TAREFA: Reproduza sem nenhuma alteração a parte do trecho sobre o Bayern que começa com as palavras que contêm "RV: O Paul Breitner, quando" e termina com "vez mais forte.".

TRECHO FORNECIDO:

++++++++

RV: O Paul Breitner, quando esteve aqui, disse que o objetivo do Bayern é ultrapassar o Barcelona e se tornar o maior time do mundo. Essa contratação do Mario Gotze por exemplo, sem dúvida enfraquece o Borussia. Por ter muito dinheiro, o Bayern acaba sendo o predador, mas eu acho que eles vão resolver isso da melhor maneira possível. Mas acredito que essa polarização vai acontecer cada vez mais forte.

++++++++

DADOS APRESENTADOS:

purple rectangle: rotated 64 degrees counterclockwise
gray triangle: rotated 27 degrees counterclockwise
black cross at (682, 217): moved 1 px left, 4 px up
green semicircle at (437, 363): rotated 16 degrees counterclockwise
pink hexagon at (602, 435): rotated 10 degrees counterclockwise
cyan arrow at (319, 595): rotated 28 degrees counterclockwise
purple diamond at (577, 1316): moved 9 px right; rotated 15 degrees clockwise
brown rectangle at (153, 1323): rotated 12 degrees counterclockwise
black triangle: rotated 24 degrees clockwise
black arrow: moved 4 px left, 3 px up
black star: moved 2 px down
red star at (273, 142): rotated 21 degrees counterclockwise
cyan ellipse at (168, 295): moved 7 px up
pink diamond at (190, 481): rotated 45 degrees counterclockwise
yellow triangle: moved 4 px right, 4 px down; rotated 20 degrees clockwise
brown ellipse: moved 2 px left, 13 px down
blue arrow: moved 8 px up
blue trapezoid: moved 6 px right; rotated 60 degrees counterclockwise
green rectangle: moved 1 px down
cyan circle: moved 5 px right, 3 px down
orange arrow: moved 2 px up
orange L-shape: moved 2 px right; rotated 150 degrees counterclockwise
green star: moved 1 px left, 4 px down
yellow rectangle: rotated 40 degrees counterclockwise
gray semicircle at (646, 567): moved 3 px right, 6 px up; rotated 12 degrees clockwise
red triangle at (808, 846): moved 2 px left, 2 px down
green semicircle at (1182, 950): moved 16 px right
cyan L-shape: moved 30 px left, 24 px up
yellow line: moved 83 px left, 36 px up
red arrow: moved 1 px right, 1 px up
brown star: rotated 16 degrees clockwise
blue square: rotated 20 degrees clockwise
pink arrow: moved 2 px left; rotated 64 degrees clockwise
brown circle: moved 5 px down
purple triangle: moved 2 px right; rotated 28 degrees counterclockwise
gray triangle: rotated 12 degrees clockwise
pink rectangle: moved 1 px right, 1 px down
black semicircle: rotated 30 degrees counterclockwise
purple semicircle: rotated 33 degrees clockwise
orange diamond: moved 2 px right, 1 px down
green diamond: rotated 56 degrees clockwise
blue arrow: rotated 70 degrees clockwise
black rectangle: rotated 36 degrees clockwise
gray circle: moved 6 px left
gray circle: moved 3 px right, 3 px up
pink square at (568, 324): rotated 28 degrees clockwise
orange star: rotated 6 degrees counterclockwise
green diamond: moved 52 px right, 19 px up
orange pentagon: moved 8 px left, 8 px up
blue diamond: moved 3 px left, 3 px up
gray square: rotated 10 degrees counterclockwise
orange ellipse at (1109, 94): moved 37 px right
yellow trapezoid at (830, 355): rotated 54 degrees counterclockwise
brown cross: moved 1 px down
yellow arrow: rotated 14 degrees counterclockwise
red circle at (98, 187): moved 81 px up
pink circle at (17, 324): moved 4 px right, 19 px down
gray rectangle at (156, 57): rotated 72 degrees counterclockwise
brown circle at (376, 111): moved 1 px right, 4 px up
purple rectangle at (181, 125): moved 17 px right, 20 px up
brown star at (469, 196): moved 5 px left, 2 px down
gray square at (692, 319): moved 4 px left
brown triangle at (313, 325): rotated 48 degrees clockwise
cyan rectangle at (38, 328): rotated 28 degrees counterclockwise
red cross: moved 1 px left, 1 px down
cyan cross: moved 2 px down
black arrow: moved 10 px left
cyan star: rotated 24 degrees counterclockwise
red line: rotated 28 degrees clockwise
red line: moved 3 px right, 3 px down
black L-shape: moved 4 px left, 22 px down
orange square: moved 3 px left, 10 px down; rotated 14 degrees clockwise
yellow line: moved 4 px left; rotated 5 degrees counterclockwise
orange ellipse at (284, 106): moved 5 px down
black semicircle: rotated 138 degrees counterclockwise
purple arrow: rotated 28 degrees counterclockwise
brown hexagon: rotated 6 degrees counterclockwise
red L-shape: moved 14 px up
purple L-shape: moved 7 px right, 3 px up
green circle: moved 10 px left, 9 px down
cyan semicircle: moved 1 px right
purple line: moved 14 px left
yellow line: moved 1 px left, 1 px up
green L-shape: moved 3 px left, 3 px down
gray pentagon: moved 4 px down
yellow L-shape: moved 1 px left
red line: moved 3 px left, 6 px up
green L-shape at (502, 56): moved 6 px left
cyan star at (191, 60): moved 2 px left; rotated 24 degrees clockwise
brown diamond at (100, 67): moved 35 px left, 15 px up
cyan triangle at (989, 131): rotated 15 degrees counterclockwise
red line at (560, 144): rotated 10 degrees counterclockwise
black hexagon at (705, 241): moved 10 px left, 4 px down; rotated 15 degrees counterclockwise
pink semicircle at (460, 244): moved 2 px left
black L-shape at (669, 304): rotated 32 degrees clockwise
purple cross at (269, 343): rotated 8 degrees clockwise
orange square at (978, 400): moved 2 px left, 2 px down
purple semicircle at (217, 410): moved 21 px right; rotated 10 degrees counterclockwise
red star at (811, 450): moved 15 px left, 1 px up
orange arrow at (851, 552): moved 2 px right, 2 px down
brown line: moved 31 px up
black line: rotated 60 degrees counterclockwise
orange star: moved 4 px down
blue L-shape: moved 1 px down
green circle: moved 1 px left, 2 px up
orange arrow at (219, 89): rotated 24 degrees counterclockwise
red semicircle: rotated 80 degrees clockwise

++++++++

PROBLEMA RESOLVIDO:
RV: O Paul Breitner, quando esteve aqui, disse que o objetivo do Bayern é ultrapassar o Barcelona e se tornar o maior time do mundo. Essa contratação do Mario Gotze por exemplo, sem dúvida enfraquece o Borussia. Por ter muito dinheiro, o Bayern acaba sendo o predador, mas eu acho que eles vão resolver isso da melhor maneira possível. Mas acredito que essa polarização vai acontecer cada vez mais forte.